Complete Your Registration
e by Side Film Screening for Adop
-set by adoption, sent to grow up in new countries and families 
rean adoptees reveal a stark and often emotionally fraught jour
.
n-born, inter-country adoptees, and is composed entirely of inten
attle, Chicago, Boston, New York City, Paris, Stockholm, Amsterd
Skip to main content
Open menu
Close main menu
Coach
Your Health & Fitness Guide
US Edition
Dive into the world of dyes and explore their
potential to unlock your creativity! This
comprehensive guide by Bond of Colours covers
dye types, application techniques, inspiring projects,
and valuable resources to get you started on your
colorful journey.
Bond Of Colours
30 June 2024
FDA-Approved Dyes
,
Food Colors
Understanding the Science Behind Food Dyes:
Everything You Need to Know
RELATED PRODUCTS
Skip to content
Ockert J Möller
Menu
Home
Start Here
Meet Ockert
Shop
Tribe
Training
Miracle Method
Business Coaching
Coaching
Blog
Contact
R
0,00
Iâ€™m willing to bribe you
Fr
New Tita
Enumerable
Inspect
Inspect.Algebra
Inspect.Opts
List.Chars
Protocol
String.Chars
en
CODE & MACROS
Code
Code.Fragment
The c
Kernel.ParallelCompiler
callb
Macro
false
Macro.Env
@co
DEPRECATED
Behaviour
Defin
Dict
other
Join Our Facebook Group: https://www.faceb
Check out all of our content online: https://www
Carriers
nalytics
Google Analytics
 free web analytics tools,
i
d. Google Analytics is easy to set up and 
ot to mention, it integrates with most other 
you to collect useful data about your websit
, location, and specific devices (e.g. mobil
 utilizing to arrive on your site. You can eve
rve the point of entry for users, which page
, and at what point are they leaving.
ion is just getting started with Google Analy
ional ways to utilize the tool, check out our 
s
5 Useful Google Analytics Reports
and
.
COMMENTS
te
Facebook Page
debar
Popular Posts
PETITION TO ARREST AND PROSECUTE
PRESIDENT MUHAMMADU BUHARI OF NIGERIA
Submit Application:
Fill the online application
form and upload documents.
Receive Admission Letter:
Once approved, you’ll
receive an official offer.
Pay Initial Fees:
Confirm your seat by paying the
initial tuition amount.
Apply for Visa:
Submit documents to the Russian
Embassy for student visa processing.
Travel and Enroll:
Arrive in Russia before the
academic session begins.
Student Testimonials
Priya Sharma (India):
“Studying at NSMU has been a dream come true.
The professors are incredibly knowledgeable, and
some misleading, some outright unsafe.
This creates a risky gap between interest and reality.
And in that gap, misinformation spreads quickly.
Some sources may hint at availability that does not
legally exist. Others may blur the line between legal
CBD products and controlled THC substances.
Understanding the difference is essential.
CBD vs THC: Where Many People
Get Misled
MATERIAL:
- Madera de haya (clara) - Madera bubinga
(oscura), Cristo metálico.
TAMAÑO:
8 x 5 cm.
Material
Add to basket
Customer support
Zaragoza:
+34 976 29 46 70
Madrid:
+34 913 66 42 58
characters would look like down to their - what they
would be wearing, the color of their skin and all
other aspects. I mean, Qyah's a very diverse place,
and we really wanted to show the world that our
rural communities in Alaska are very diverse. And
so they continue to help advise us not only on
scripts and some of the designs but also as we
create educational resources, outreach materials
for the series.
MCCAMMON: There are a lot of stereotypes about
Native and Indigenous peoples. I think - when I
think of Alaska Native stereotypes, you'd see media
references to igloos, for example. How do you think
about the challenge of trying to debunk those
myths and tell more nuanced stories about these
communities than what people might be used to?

AIM OF THE TASK - Look through the listing and extract every line with "main" in it.

SOLUTION FOR THIS PROBLEM -
Skip to main content
Close main menu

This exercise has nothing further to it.